As the chain grows, we need a way to ensure that new data is replicated as much as older data in blockchain history. To keep the replication factor constant, the farmers must periodically update their plots by repopulating sectors with a new selection of pieces. Recall that when plotting a sector, the farmer saves the history size at the time, and it determines a point in the future when the sector will expire. The expiry point is determined by the history size at the time the sector was plotted and is randomly assigned to happen sometime before the history size quadruples (i.e., if a farmer plotted this sector when the history size was 50 GiB, the expiry point will be before history reaches 200 GiB).

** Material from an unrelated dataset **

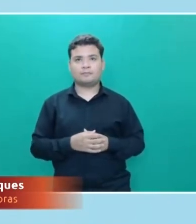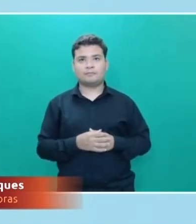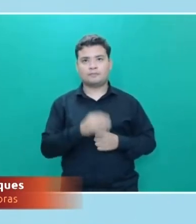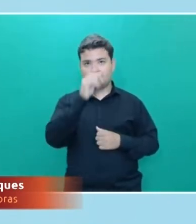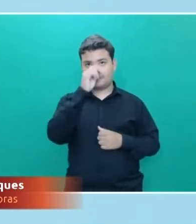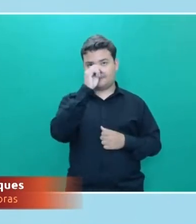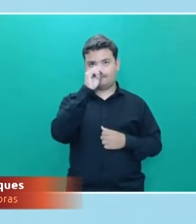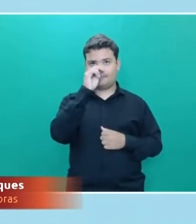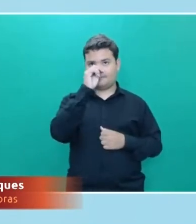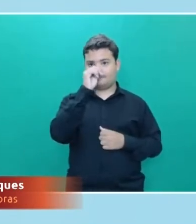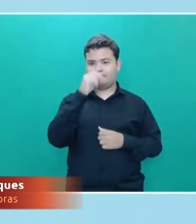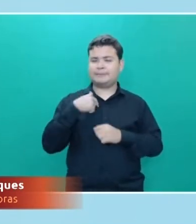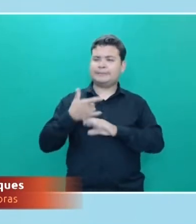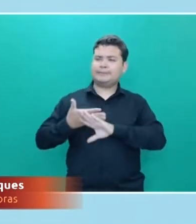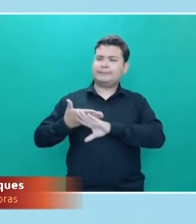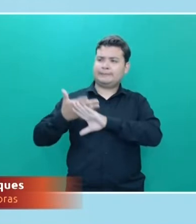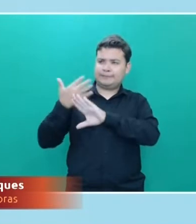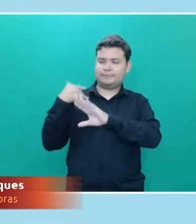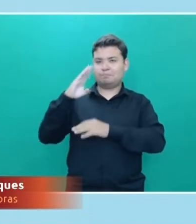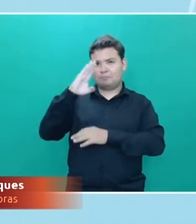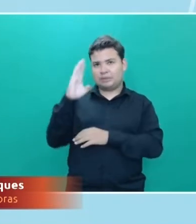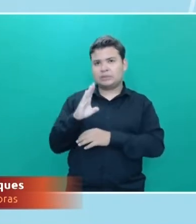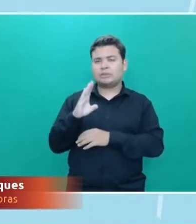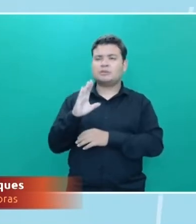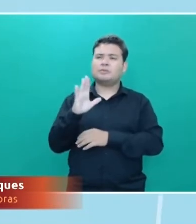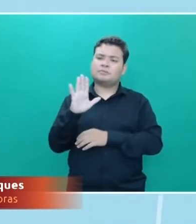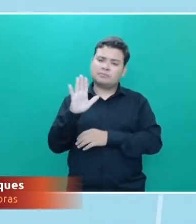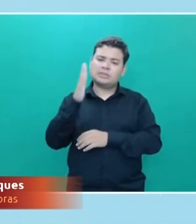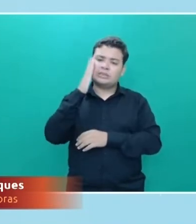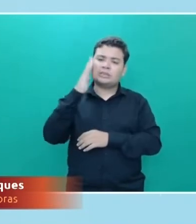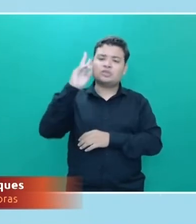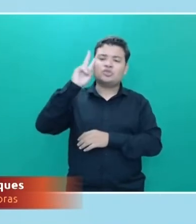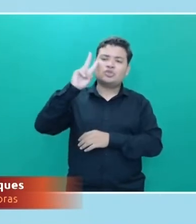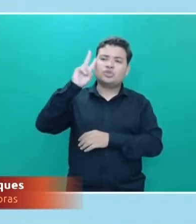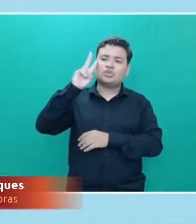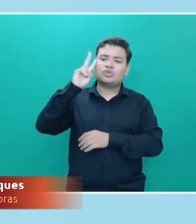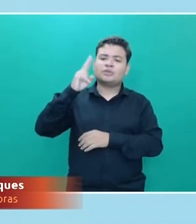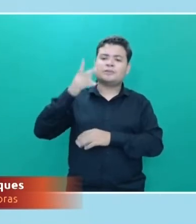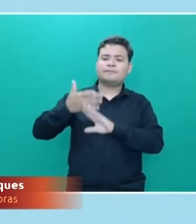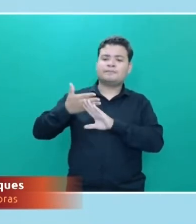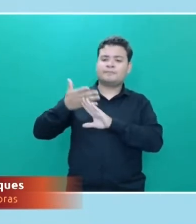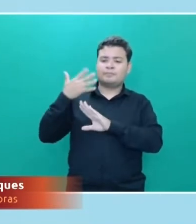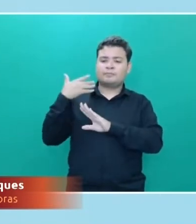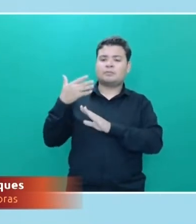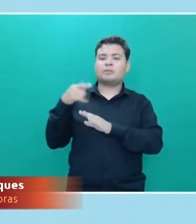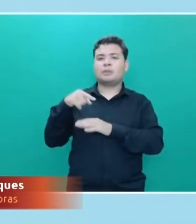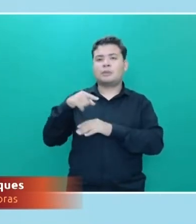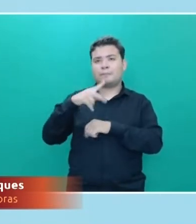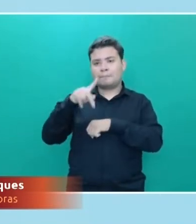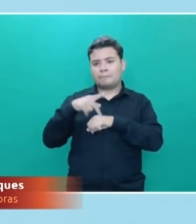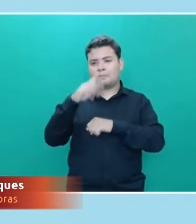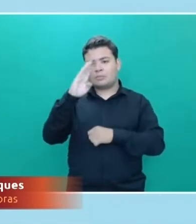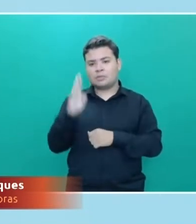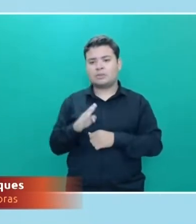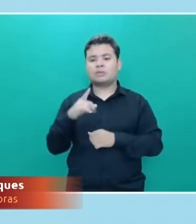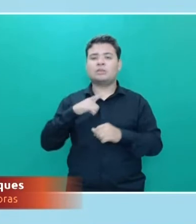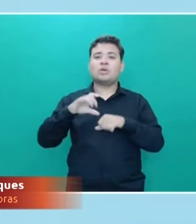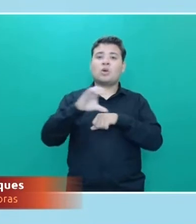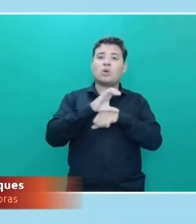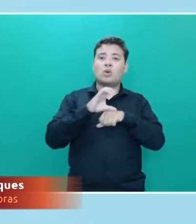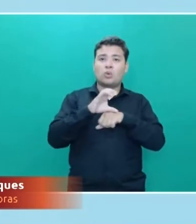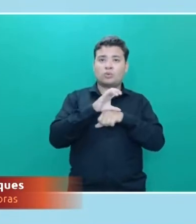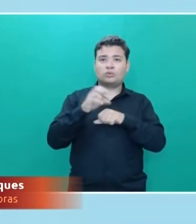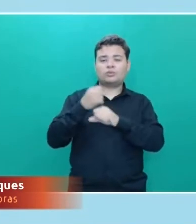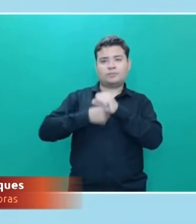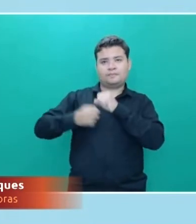aqui no Brasil, eu vou pegar um pouquinho ali da história desde ali da redemocratização do nosso país, Constituição de 1988,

When a sector reaches its expiry point, the block proposer challenge solutions coming from this sector will no longer be accepted by other peers, incentivizing the farmer to update their plot. The farmer erases the expired sector and repeats the Plotting process anew, replicating a fresh history sample. Each replotting creates a new sector in memory and saves it to disk in a single write operation.
In a plot spanning multiple gigabytes, the sectors will be updated randomly, one at a time, so replotting is amortized over a long period. There is never a moment when a farmer needs to erase and re-create their whole plot and miss out on challenges. The plot refreshing will be practically invisible to the farmer and allow their uninterrupted participation in consensus.
The bigger the chain grows and the longer the farmer participates in the network, the less frequent the replotting on their disks will be. After genesis Subspace will seed the network with 20 GiB of history, which means that farmers who join after the seeding will start plotting with initial history size of 160 segments. Assuming a 1 TB SSD plot, a farmer will on average need to replot 3.5 TB of data by the time the chain history reaches 1TB in size, 6.2 TB of data by the time history reaches 10 TiB and 8 TB by the time history reaches 50 TiB. Given a common TBW (Total Bytes Written) for consumer grade 1 TB SSDs of 300-600 TB, Subspace farming requires below 3% of the SSD's total endurance to farm over several years (for comparison, Ethereum's full chain data size is ~17 TiB as of January 2024 via Etherscan).
The graphic shows the average TB replotted on a 1 TB SSD over the course of chain growth from genesis to 10 TiB (40 960 archived segments). The growth of the amount of data replotted slows down as the chain grows.